- _Task prompt_: Please copy, character for character, each line from the beginning of the listing to the line containing "Fig 3. Path", including both.

- _Information shown_:
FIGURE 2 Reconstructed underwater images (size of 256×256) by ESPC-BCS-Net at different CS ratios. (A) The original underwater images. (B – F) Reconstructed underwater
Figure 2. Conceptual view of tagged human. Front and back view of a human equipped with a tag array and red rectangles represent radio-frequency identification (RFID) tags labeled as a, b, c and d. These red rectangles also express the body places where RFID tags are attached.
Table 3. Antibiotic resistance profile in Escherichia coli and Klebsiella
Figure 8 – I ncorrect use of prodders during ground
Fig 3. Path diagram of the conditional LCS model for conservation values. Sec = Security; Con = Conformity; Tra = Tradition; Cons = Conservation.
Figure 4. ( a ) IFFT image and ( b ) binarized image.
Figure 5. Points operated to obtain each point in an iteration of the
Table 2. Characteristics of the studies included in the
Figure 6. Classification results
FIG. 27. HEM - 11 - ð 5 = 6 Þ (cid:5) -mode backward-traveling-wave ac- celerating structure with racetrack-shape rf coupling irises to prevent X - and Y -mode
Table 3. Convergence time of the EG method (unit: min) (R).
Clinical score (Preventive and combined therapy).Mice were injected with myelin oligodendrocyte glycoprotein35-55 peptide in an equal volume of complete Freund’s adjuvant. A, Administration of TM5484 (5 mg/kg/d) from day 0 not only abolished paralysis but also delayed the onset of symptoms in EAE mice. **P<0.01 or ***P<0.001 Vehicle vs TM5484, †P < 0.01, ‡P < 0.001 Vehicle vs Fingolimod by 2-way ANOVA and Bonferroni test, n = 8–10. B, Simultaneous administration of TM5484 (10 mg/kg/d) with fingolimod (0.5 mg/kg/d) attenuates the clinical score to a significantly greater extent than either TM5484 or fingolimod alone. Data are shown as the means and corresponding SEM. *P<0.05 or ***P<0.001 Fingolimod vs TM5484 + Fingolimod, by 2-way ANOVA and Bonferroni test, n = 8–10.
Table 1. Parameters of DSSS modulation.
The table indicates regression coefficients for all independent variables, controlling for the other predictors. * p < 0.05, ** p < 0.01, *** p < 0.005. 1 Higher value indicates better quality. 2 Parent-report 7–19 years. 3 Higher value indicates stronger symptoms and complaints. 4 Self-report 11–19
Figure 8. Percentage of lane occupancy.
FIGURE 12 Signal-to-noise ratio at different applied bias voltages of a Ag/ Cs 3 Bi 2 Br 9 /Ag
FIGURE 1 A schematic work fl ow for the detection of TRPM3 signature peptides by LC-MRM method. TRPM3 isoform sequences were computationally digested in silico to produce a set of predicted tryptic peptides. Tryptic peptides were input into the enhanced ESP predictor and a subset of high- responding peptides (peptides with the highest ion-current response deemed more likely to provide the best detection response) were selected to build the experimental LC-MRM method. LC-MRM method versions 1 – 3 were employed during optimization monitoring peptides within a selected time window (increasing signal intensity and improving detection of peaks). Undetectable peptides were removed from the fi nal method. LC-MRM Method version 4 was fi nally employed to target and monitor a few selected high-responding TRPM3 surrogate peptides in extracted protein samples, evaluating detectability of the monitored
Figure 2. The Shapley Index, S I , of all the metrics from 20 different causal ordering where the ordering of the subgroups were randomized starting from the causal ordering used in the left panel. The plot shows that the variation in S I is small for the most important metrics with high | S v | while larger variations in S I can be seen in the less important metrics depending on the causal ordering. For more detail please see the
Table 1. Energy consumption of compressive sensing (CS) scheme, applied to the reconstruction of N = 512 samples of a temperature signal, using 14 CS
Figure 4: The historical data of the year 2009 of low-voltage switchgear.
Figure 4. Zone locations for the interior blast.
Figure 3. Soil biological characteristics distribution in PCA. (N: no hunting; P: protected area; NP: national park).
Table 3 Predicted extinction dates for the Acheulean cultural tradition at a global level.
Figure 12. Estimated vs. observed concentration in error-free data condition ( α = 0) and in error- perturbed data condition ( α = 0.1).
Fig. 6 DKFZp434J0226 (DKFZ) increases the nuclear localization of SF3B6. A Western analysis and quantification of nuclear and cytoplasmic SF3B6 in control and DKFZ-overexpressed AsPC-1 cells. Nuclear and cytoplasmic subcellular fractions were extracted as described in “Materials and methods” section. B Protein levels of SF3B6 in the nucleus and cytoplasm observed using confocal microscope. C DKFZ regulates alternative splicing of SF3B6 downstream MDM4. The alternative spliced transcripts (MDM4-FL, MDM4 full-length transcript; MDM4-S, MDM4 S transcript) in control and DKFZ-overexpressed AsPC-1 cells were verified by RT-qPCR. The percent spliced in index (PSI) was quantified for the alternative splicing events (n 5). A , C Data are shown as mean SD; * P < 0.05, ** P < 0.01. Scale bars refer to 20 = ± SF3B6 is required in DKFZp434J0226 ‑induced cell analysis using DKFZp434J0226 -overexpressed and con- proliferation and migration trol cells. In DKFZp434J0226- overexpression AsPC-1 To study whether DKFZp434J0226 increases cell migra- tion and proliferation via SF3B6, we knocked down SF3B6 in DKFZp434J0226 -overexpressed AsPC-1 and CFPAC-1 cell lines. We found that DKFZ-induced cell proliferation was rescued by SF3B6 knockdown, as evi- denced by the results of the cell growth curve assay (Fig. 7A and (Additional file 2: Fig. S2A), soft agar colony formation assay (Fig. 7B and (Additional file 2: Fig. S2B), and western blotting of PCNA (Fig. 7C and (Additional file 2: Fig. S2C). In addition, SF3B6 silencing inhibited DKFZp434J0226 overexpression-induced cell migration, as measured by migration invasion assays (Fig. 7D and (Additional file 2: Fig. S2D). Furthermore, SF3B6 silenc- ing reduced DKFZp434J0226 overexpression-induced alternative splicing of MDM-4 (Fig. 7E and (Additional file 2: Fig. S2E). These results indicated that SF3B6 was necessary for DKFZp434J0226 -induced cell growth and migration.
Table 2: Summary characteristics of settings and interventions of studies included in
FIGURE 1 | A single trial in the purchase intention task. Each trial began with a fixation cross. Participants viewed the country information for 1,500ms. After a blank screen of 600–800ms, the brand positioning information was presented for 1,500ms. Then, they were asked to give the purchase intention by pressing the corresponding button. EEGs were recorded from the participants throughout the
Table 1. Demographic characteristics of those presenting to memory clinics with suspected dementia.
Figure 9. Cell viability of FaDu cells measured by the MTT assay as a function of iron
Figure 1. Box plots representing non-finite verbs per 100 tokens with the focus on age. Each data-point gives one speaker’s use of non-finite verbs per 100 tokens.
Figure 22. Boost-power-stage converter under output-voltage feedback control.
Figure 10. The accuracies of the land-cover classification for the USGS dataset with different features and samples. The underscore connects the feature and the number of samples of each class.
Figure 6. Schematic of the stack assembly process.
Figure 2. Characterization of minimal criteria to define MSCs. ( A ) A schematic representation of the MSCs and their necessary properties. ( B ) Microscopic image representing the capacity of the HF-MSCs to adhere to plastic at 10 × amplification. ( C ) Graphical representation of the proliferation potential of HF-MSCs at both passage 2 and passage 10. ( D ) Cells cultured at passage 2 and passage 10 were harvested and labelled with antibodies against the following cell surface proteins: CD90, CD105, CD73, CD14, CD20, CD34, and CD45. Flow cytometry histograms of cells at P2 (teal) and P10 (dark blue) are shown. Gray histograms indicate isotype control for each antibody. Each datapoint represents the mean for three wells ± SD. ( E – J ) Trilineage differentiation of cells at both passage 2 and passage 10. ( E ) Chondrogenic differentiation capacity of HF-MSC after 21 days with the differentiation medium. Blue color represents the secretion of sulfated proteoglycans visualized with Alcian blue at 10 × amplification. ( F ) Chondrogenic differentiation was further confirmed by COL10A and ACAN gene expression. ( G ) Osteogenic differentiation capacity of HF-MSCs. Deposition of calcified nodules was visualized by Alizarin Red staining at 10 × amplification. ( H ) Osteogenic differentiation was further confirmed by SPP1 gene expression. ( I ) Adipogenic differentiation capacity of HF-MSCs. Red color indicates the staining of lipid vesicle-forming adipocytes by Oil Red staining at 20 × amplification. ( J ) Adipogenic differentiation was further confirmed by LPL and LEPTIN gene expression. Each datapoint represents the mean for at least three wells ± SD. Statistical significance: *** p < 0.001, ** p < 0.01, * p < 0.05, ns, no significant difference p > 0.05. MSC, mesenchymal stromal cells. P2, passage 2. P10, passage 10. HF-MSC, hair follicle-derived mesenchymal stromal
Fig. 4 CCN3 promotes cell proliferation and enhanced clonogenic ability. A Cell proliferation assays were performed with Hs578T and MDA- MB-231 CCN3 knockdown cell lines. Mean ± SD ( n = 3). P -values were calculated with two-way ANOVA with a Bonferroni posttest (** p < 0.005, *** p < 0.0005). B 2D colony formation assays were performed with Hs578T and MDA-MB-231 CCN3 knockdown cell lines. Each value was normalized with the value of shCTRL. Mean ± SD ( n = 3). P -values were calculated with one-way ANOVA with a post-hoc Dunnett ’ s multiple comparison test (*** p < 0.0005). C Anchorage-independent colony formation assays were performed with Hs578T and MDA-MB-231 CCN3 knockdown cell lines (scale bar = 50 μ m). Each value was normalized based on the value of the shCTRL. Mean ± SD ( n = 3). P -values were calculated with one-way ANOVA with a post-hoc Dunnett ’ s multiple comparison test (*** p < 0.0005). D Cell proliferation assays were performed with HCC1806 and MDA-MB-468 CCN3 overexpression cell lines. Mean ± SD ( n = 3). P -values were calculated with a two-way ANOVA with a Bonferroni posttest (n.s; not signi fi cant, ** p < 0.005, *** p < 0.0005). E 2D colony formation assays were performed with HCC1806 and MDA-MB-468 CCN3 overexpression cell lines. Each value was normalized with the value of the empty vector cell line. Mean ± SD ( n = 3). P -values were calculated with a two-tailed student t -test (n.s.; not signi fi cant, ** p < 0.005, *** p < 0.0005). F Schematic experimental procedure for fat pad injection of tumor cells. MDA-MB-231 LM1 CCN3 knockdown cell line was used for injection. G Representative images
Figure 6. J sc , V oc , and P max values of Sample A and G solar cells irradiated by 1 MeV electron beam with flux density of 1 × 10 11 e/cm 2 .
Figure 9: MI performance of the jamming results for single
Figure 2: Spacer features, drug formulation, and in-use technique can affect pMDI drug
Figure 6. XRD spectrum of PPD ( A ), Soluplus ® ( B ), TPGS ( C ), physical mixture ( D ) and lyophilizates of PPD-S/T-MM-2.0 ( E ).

- _Solution_:
FIGURE 2 Reconstructed underwater images (size of 256×256) by ESPC-BCS-Net at different CS ratios. (A) The original underwater images. (B – F) Reconstructed underwater
Figure 2. Conceptual view of tagged human. Front and back view of a human equipped with a tag array and red rectangles represent radio-frequency identification (RFID) tags labeled as a, b, c and d. These red rectangles also express the body places where RFID tags are attached.
Table 3. Antibiotic resistance profile in Escherichia coli and Klebsiella
Figure 8 – I ncorrect use of prodders during ground
Fig 3. Path diagram of the conditional LCS model for conservation values. Sec = Security; Con = Conformity; Tra = Tradition; Cons = Conservation.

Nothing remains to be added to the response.